Für die Revitalisierung einer Kleinwasserkraftanlage mit einer Engpassleistung von bis zu 2 MW kann in Österreich bei der OeMAG eine Förderung über den Weg der Einspeisetarife beantragt werden. Dabei gilt es, eine Erhöhung der Engpassleistung oder des Regelarbeitsvermögens um mindestens 15 % zu erzielen. Eine Revitalisierung ist im Sinne der Förderung immer dann gegeben, wenn mindestens zwei der wesentlichen Anlagenteile, wie Turbine, Wasserfassung, Druckleitung, Triebwasserkanal, Krafthaus oder Stau-mauer bzw. Wehranlagen, welche vor Baubeginn bereits bestanden haben, weiter verwendet werden. Dabei gibt es neben der Förderstufe von 15 % noch eine weitere. Sollte die Erhöhung der Engpassleistung oder des Regelarbeitsvermögens mehr als 50 % betragen, kann man diese in Anspruch nehmen. Diese Förderstufe wollte die Wien Energie GmbH mit dem Kleinwasserkraftwerk in Trumau erreichen und engagierte die Firma Geppert GmbH aus Hall in Tirol für die Umsetzung.

• Aufgabenstellung: Setzen Sie den Text über die Revitalisierung des Kleinwasserkraftwerks in Trumau im Anschluss an seinen letzten Satz fort.

• Angezeigte Daten:
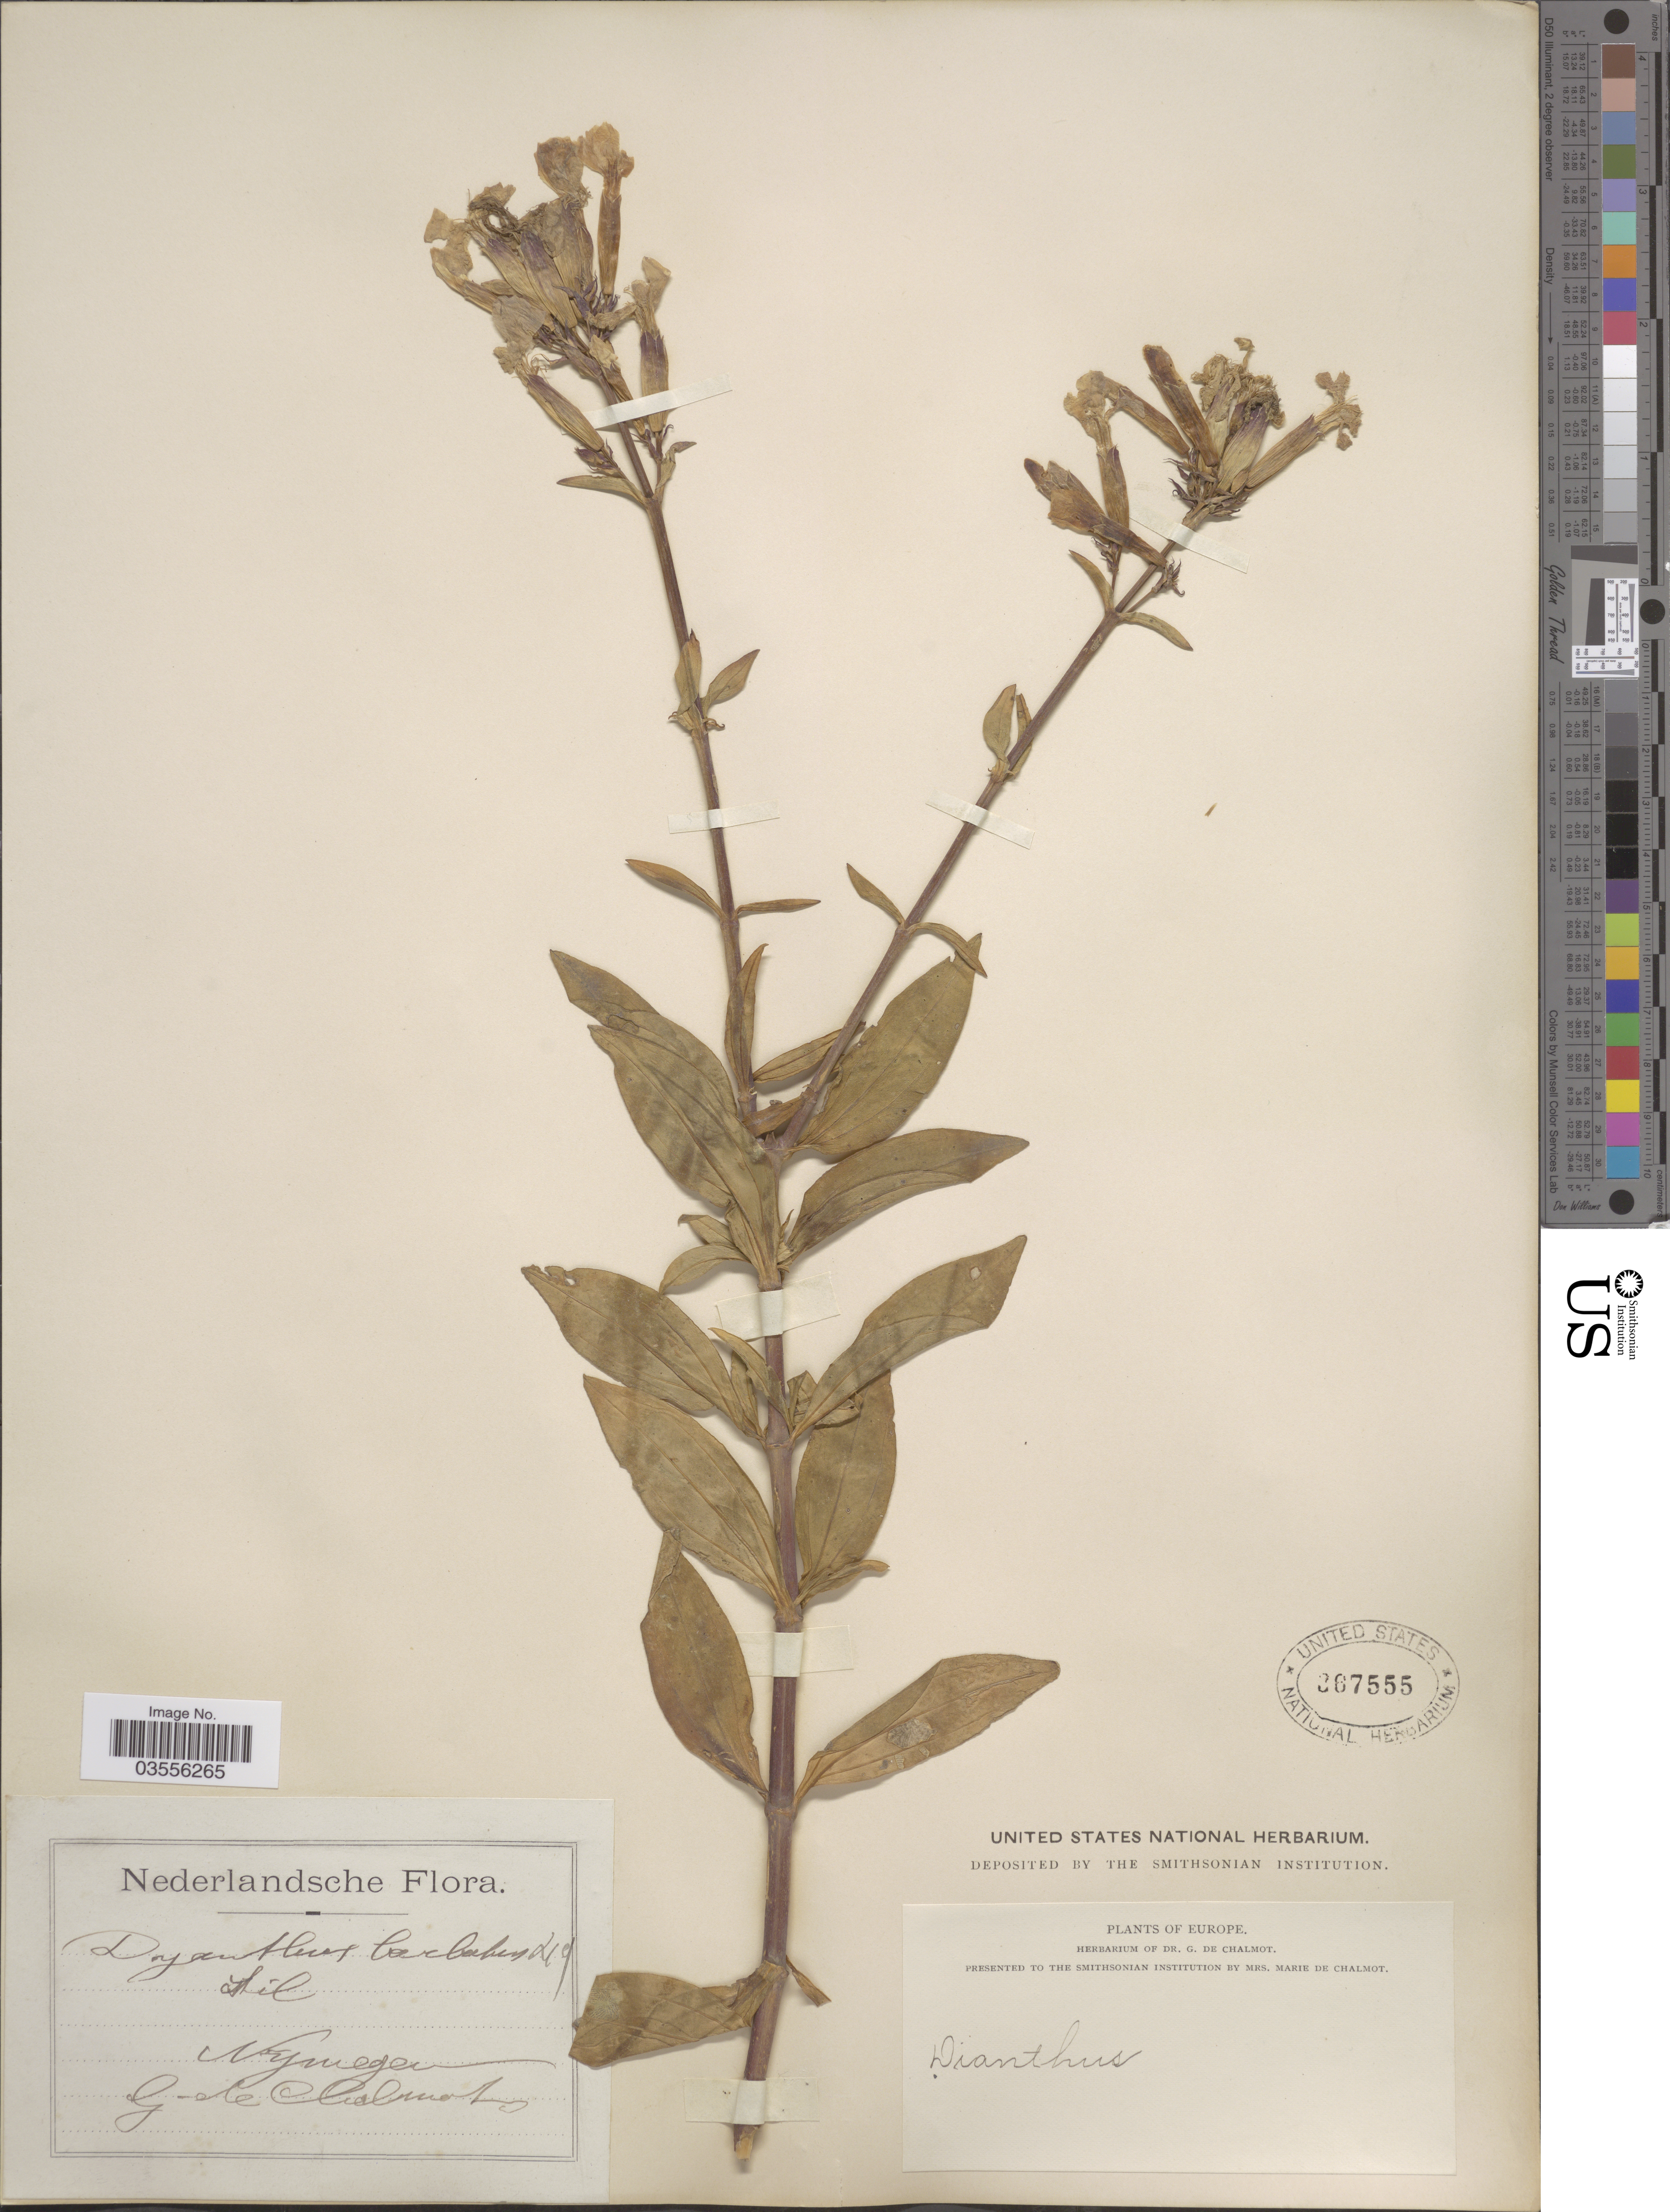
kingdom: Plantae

• Erwartete Antwort:
Alte Kraftwerke bieten viele Chancen
Das Baujahr der Turbinenanlage 1 und 2 im Kraftwerk Trumau am Ausleitungskanal der Triesting, ist mit dem Jahr 1908 angegeben. Der technische Zustand der Anlagen entsprach deren Alter und die beiden Turbinen konnten deshalb nicht mehr mit den Auslegungswirkungsgraden gefahren werden. So entschloss man sich die beiden Turbinen komplett zu revitalisieren und das Krafthaus baulich zu sanieren. „Bei Anlagen dieses Alters ergeben sich natürlich viele Ansatzpunkte für die Revitalisierung“, so Ing. Bernhard Zimmerling, Abteilungsleiter für Revitalisierungen bei Geppert.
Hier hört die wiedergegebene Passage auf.